Akin to our previous work [16] but with state-of-the-art transferable protein forcefields as of 2019–2020, our first test involved two systems containing ~5–6 mM solutions of ubiquitin [40], more precisely 3 or 9 protein molecules in solvent boxes of size ~100 × 100 × 100 and ~135 × 135 × 135 Å³. At pH 7 ubiquitin bears no net charge (pI 6.8 from sequence and from experimental measurements) yet it is highly soluble up to 5–10 mM concentrations, and highly stable at mildly acidic to mildly basic pH. Although long-recognized as a monomeric protein, analytical ultracentrifugation and NMR experiments revealed that it undergoes dynamic dimerization with a weak dissociation constant of 4.4 mM [40]. Chemical shift mapping and paramagnetic relaxation enhancement NMR experiments indicate that this noncovalent dimerization takes place through an expansion of the slightly hydrophobic surface patch centered at Ile44, that ubiquitin uses to recognize many of its binding partners: residues 4–12, 42–51 and 62–71 (while crystallographic complexes of covalent ubiquitin dimers show that they are stabilized by noncovalent contacts through surfaces that involve mainly residues around the same surface patch: 8, 9, 24, 32–54, 59, 68 and 70–75). The NMR data also informs that the binding/unbinding equilibrium takes place in the fast regime of chemical shifts, i.e. faster than the microsecond timescale. This implies that microsecond-long simulations should display, on top of unspecific transient interactions and contacts produced by random collisions, a good number of binding and unbinding events favored through the residues identified by NMR to drive the weak noncovalent dimerization.
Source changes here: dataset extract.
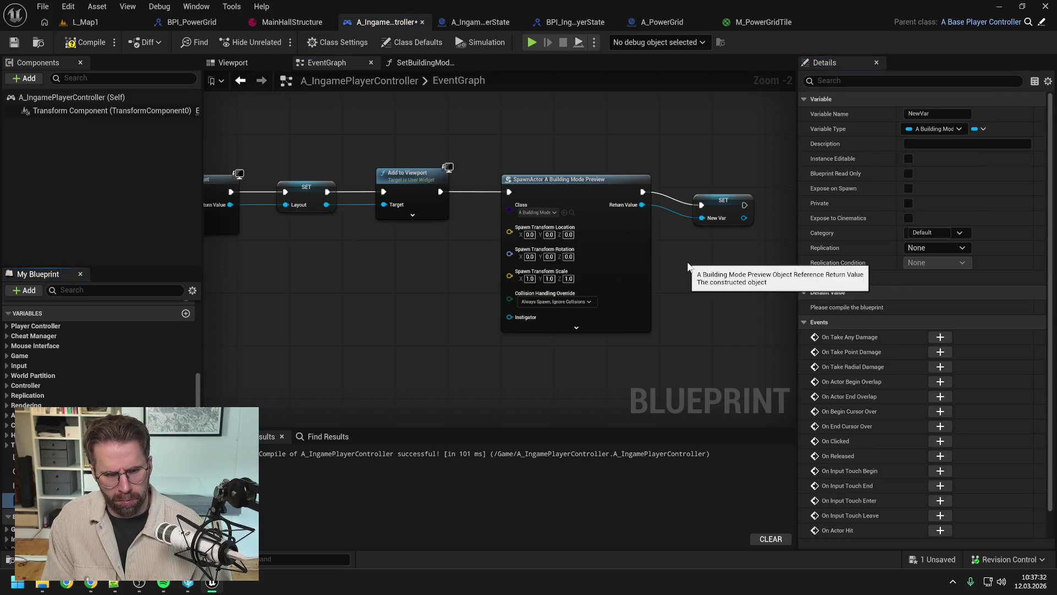
key(Return)
key(ctrl+s)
In assessing our simulations, we therefore looked at two main cues: whether ubiquitin remains soluble monomeric, forms dimers, trimers, or higher-order aggregates when more molecules are available; and whether the interfaces that mediate any interactions are enriched in those residues identified by NMR or not. Of note, by working at concentrations slightly above the Kd and given the fast kinetics of the process, a perfect simulation should readily reveal dimers and even possibly experience some unbinding events where the dimers resolve into monomers; while trimers or any other bigger complex are not expected.

With each forcefield, we ran the 3-molecule systems in three independent replicas and the 9-molecule systems once. From a visual inspection of the trajectories with 3 protein molecules it is evident that they aggregate together strongly with ff14SB-TIP3P (example in Fig. 1A), less so with CHARMM36m-TIP3P*, and even less so or not at all with the other two modern forcefields. For a more quantitative assessment we computed the distances between the centers of mass of all three possible pairs of proteins over time (Fig. 1B). The numbers confirm faster protein–protein complexation happening with ff14SB-TIP3P than with CHARMM36m-TIP3P*, both showing quite strong binding to an extent that these simulations would predict ubiquitin to be insoluble. Meanwhile, the other two forcefields do not show aggregation of the three molecules, at least in the timescale simulated. ff19SB-OPC shows only dimer formation including swaps i.e. events in which the free molecule binds the dimer releasing the opposing monomer (see for example replica 3 at around 1400 ns). With the a99SBdisp-TIP4PD simulation the proteins seem to only quickly collide with each other without forming any complexes except for the last 200 ns of replica 2 and two short periods of replica 3, and never forming any trimers in the simulated timescale.

Fig. 1.

Tests on a concentrated ubiquitin solution. (A) Representative structures discussed in the text. On the left, example progression of aggregate formation from the starting system in replica 1 of the simulation with ff14SB-TIP3P, showing each protein of the cell in shades of grey and proteins of the periodic cells in orange. On the right, the closest match to an experimental ubiquitin-ubiquitin dimer (blue and red, PDB 1AAR) in the simulations with ff19SB-OPC (proteins from the simulation shown in grey), fit either to Cα atoms of residues 1–72 of both proteins (left) or of only one protein (right, with the proteins separated for clarity, the cyan and magenta proteins are aligned). (B) Interprotein distances (i.e. distance between centers of mass) over time for the 3 possible pairs of ubiquitin molecules, in the 3 independent replicas of 3 ubiquitin molecules parameterized with the 4 tested forcefields. Red = distance between protein molecules 1 and 2, green = distance between molecules 1 and 3, blue = distance between molecules 2 and 3, as depicted on the left in panel A. Each row of plots is an independent replica (n = 1,2,3); then from left to right: ff14SB-TIP3P, CHARMM36m-TIP3P*, ff19SB-OPC and a99SBdisp-TIP4PD. In these plots, the dashed line is twice the gyration radius of ubiquitin i.e. 22 Å). (C) Fraction of frames in which each residue established contacts with residues of other ubiquitin molecules, averaged from all replicas for each forcefield. Asterisks denote the residues involved in dimerization according to the NMR study by Liu et al, while dots denote residues involved in crystal contacts in X-ray structures of covalent ubiquitin dimers. Note that for a99SBdisp-TIP4PD the y axis is 10 times smaller than in the other plots. (For interpretation of the references to colour in this figure legend, the reader is referred to the web version of this article.)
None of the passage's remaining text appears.